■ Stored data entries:
※

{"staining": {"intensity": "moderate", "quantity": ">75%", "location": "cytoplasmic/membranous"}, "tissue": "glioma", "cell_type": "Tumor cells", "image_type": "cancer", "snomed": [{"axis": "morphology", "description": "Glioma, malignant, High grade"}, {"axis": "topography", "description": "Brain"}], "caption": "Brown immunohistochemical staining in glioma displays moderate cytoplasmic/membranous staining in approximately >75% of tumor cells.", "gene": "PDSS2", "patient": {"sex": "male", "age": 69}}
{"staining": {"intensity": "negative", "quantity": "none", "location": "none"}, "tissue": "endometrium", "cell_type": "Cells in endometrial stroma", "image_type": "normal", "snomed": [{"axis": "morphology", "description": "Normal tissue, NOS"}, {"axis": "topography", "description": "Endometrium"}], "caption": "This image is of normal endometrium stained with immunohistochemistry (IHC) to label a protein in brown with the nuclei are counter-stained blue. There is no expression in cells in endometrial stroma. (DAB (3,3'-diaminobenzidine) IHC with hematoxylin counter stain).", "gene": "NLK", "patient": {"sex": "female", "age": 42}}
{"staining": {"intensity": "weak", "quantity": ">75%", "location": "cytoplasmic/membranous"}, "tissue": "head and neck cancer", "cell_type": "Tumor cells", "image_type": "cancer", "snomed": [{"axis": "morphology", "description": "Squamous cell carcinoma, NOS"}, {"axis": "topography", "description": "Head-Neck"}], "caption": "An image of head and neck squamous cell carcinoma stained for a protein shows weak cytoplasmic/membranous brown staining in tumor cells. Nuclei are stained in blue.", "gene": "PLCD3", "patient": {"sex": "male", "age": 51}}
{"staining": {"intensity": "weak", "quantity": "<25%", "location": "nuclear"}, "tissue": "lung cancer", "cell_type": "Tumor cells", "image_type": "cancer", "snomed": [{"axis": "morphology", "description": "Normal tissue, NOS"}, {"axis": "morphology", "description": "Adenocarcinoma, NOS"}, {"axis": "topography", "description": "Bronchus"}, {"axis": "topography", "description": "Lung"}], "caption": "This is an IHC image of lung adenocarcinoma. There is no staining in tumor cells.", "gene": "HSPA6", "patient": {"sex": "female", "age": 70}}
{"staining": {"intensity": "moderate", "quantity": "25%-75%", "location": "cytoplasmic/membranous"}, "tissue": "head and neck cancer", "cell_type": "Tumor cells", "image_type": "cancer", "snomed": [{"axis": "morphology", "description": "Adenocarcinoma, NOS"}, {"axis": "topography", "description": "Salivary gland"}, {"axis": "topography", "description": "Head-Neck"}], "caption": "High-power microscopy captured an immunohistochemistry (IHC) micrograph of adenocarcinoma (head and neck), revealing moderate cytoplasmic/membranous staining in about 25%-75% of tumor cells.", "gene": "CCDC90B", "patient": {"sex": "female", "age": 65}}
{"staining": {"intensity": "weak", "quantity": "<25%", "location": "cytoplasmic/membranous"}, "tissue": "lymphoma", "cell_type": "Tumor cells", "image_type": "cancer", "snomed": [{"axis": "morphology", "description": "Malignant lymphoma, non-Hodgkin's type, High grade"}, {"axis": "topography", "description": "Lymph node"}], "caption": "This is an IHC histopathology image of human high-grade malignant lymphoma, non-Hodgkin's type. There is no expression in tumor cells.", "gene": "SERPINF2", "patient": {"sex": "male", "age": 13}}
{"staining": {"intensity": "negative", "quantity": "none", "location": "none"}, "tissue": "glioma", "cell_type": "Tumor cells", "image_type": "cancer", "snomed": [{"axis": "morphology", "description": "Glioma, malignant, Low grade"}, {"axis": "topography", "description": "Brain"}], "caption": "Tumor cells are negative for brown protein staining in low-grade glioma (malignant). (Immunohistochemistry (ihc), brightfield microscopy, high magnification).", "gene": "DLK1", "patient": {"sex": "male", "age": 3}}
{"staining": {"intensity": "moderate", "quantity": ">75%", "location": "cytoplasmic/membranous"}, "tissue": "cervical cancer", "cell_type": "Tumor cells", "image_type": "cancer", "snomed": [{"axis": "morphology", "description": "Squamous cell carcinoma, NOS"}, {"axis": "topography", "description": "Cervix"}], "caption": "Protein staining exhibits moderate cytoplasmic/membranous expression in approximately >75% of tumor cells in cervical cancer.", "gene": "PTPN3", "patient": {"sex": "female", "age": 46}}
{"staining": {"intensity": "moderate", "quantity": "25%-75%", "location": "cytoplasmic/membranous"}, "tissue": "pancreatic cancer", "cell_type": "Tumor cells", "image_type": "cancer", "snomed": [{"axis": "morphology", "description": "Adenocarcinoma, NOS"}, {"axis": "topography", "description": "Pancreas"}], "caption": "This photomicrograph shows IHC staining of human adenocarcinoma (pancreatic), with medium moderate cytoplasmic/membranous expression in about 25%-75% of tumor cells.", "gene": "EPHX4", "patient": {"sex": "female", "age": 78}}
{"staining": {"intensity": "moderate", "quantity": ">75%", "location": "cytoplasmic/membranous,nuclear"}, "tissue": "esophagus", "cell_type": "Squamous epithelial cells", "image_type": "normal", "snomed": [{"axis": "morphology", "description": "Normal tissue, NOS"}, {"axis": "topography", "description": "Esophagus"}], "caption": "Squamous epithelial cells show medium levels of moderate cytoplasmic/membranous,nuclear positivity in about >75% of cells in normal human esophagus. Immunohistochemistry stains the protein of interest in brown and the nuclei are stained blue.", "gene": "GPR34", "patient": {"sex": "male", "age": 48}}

※

■ HOW TO COMPLETE THIS TASK: Give the number of lines in the data above that contain the word "glioma", with no accompanying text.

■ EXERCISE SOLUTION: 2